WHAT IS BEING ASKED: Reproduce each of the following records line for line, without any alteration.

[[ SUPPLIED RECORDS open ]]

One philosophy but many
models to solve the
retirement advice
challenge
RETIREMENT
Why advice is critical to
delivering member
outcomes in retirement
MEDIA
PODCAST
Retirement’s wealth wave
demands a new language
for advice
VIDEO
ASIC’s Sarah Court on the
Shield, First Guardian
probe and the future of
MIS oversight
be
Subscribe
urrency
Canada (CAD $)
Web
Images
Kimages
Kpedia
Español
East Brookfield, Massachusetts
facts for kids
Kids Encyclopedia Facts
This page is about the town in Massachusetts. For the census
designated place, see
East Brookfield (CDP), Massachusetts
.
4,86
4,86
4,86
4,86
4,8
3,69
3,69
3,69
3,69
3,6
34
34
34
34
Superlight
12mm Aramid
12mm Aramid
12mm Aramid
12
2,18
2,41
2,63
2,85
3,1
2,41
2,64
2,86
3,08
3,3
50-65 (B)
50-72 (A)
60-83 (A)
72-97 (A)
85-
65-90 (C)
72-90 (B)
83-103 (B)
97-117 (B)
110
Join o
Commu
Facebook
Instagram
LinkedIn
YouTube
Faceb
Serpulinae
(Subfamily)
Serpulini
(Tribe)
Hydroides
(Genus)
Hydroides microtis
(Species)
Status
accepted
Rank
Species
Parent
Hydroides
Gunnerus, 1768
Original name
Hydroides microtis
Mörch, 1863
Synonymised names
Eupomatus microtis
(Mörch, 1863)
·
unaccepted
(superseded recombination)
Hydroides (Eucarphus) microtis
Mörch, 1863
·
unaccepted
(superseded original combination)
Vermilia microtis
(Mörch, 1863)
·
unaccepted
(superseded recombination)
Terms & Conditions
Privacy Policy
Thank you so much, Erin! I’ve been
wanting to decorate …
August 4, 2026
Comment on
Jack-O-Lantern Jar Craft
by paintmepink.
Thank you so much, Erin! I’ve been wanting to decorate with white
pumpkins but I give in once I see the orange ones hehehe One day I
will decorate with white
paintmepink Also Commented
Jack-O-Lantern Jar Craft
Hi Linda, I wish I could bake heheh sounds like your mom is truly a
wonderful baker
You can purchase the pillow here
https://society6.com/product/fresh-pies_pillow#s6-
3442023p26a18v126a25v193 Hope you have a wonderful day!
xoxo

[[ SUPPLIED RECORDS closed ]]

SOLUTION FOR THIS EXERCISE:
One philosophy but many
models to solve the
retirement advice
challenge
RETIREMENT
Why advice is critical to
delivering member
outcomes in retirement
MEDIA
PODCAST
Retirement’s wealth wave
demands a new language
for advice
VIDEO
ASIC’s Sarah Court on the
Shield, First Guardian
probe and the future of
MIS oversight
be
Subscribe
urrency
Canada (CAD $)
Web
Images
Kimages
Kpedia
Español
East Brookfield, Massachusetts
facts for kids
Kids Encyclopedia Facts
This page is about the town in Massachusetts. For the census
designated place, see
East Brookfield (CDP), Massachusetts
.
4,86
4,86
4,86
4,86
4,8
3,69
3,69
3,69
3,69
3,6
34
34
34
34
Superlight
12mm Aramid
12mm Aramid
12mm Aramid
12
2,18
2,41
2,63
2,85
3,1
2,41
2,64
2,86
3,08
3,3
50-65 (B)
50-72 (A)
60-83 (A)
72-97 (A)
85-
65-90 (C)
72-90 (B)
83-103 (B)
97-117 (B)
110
Join o
Commu
Facebook
Instagram
LinkedIn
YouTube
Faceb
Serpulinae
(Subfamily)
Serpulini
(Tribe)
Hydroides
(Genus)
Hydroides microtis
(Species)
Status
accepted
Rank
Species
Parent
Hydroides
Gunnerus, 1768
Original name
Hydroides microtis
Mörch, 1863
Synonymised names
Eupomatus microtis
(Mörch, 1863)
·
unaccepted
(superseded recombination)
Hydroides (Eucarphus) microtis
Mörch, 1863
·
unaccepted
(superseded original combination)
Vermilia microtis
(Mörch, 1863)
·
unaccepted
(superseded recombination)
Terms & Conditions
Privacy Policy
Thank you so much, Erin! I’ve been
wanting to decorate …
August 4, 2026
Comment on
Jack-O-Lantern Jar Craft
by paintmepink.
Thank you so much, Erin! I’ve been wanting to decorate with white
pumpkins but I give in once I see the orange ones hehehe One day I
will decorate with white
paintmepink Also Commented
Jack-O-Lantern Jar Craft
Hi Linda, I wish I could bake heheh sounds like your mom is truly a
wonderful baker
You can purchase the pillow here
https://society6.com/product/fresh-pies_pillow#s6-
3442023p26a18v126a25v193 Hope you have a wonderful day!
xoxo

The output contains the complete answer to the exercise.